Aim

To record and interpret the infrared (IR) spectrum of ethyl alcohol and identify the characteristic functional group absorption bands.

Principle

Infrared spectroscopy is used to identify functional groups in organic compounds. When infrared radiation passes through a molecule, certain wavelengths are absorbed due to vibrational transitions of chemical bonds.

Each functional group absorbs IR radiation at a characteristic wavenumber (cm⁻¹). By analyzing the peaks in the IR spectrum, the structure of the compound can be interpreted.

Apparatus

FTIR spectrophotometer
IR sample holder or KBr cell

Chemicals

Ethyl alcohol (ethanol)

Procedure

Place a small amount of ethyl alcohol in the sample holder of the FTIR spectrophotometer.
Run the instrument and record the IR spectrum in the range 4000–400 cm⁻¹.
Note the important absorption peaks from the spectrum.
Assign the peaks to the corresponding functional groups.

Observation Table

Sr.

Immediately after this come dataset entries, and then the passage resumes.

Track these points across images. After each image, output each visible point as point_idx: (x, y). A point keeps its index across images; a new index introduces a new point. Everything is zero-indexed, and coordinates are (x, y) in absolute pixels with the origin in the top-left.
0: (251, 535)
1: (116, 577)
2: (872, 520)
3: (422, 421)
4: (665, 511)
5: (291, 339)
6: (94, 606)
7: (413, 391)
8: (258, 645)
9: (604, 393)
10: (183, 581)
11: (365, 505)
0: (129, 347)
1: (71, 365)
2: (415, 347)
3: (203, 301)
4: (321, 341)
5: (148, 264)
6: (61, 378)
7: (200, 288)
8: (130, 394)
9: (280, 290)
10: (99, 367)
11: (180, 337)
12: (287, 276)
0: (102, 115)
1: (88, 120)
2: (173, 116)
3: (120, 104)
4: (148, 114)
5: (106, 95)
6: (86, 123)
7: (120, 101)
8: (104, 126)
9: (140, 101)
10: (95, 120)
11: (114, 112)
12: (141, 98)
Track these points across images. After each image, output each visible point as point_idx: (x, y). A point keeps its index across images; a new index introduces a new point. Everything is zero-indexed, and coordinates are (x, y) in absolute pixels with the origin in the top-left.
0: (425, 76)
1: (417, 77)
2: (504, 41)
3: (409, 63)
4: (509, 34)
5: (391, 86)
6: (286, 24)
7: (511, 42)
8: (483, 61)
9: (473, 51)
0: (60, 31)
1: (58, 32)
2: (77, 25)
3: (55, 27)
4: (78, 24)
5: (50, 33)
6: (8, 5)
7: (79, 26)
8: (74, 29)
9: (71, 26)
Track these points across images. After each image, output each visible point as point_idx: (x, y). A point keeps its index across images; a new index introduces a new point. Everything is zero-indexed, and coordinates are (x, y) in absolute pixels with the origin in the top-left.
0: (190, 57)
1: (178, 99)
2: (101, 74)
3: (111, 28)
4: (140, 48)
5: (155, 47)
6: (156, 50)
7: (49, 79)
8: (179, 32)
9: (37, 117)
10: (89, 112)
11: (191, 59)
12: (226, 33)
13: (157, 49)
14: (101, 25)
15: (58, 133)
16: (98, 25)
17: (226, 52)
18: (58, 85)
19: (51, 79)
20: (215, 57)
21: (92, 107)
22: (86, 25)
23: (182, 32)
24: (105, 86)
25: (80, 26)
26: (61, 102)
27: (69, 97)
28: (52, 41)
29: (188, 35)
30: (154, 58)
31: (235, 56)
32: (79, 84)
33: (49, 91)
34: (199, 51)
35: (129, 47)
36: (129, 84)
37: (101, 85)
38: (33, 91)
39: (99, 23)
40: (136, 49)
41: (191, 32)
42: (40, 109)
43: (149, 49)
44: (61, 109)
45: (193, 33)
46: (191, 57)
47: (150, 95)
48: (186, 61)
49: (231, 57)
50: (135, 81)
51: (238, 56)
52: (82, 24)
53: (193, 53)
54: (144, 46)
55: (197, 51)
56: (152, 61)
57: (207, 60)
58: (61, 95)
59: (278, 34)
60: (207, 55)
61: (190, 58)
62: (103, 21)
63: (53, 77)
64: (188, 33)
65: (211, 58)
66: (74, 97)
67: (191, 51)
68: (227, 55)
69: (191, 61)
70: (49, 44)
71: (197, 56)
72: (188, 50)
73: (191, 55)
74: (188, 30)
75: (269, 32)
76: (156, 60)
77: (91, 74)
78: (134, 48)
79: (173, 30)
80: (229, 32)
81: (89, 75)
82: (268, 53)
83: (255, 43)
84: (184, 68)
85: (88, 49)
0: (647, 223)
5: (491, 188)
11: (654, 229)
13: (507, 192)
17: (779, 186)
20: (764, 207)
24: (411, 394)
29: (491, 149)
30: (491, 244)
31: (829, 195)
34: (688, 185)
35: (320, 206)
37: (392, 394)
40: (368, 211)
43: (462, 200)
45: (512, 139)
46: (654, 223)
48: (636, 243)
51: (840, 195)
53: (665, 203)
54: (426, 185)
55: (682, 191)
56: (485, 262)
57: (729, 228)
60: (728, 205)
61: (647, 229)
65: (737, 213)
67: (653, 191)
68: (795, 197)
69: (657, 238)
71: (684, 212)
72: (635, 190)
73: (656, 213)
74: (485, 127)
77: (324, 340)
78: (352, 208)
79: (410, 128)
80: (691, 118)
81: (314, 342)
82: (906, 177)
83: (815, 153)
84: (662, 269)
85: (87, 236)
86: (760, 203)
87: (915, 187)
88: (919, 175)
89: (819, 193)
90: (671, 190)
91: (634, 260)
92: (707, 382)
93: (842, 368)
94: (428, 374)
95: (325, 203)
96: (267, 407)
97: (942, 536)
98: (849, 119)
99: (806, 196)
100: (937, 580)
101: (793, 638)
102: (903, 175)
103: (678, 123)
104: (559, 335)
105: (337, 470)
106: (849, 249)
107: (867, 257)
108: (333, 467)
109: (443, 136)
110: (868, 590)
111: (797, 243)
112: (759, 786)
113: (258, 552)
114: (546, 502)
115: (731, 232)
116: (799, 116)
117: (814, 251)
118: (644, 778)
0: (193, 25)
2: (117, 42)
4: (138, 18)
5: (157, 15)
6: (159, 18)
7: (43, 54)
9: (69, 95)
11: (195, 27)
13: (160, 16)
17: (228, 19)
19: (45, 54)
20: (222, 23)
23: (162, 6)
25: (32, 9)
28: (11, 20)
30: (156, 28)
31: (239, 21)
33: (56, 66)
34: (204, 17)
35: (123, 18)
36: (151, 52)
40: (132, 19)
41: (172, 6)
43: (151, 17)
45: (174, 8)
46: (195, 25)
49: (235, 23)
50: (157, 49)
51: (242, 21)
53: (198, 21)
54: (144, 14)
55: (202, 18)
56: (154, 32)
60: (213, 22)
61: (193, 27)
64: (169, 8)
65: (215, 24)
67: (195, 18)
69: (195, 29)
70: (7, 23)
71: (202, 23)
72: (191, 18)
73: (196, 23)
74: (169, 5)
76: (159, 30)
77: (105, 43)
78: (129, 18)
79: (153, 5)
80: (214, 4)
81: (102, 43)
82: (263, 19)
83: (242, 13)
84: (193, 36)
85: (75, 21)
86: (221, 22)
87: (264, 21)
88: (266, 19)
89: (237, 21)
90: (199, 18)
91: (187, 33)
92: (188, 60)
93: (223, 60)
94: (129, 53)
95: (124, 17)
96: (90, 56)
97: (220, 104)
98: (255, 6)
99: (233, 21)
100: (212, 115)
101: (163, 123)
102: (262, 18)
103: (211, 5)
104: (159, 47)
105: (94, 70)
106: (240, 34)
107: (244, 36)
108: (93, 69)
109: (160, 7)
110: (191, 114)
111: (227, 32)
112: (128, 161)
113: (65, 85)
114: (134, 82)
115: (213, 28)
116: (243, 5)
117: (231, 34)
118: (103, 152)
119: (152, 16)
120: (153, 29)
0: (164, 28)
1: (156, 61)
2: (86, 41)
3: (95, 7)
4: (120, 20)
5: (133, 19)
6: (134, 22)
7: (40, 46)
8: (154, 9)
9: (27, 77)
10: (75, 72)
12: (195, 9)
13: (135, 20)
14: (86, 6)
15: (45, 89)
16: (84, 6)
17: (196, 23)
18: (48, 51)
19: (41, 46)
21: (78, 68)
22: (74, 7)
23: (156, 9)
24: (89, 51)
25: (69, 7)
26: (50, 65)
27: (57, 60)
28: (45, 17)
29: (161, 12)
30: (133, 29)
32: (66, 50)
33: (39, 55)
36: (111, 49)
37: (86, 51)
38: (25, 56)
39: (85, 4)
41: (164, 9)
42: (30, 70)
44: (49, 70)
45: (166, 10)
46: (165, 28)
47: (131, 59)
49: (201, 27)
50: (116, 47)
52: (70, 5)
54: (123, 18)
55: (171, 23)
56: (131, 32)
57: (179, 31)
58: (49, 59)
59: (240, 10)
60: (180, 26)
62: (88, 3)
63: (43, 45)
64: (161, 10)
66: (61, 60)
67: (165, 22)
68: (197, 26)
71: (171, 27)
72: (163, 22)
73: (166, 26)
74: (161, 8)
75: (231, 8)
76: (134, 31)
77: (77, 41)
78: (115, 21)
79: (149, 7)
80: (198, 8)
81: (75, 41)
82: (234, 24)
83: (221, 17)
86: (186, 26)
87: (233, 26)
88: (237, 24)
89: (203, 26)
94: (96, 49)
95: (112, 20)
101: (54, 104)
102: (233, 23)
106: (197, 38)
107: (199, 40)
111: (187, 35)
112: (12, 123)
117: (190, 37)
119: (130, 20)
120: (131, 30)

No.	Wavenumber (cm⁻¹)	Type of Vibration	Functional Group
1	3200–3600	O–H stretching (broad)	Alcohol
2	2850–3000	C–H stretching	Alkane
3	1450	C–H bending	Alkane
4	1050–1100	C–O stretching	Alcohol
5	650–800	O–H bending	Alcohol

Interpretation of Spectrum

A broad strong peak around 3200–3600 cm⁻¹ indicates the presence of O–H stretching, characteristic of alcohols.
Peaks around 2850–3000 cm⁻¹ correspond to C–H stretching vibrations of alkyl groups.
A strong band near 1050–1100 cm⁻¹ confirms C–O stretching, which is typical for primary alcohols.
Bending vibrations around 1450 cm⁻¹ indicate the presence of C–H groups.

Result

The IR spectrum of ethyl alcohol shows characteristic peaks of O–H, C–H, and C–O functional groups, confirming the presence of a primary alcohol structure.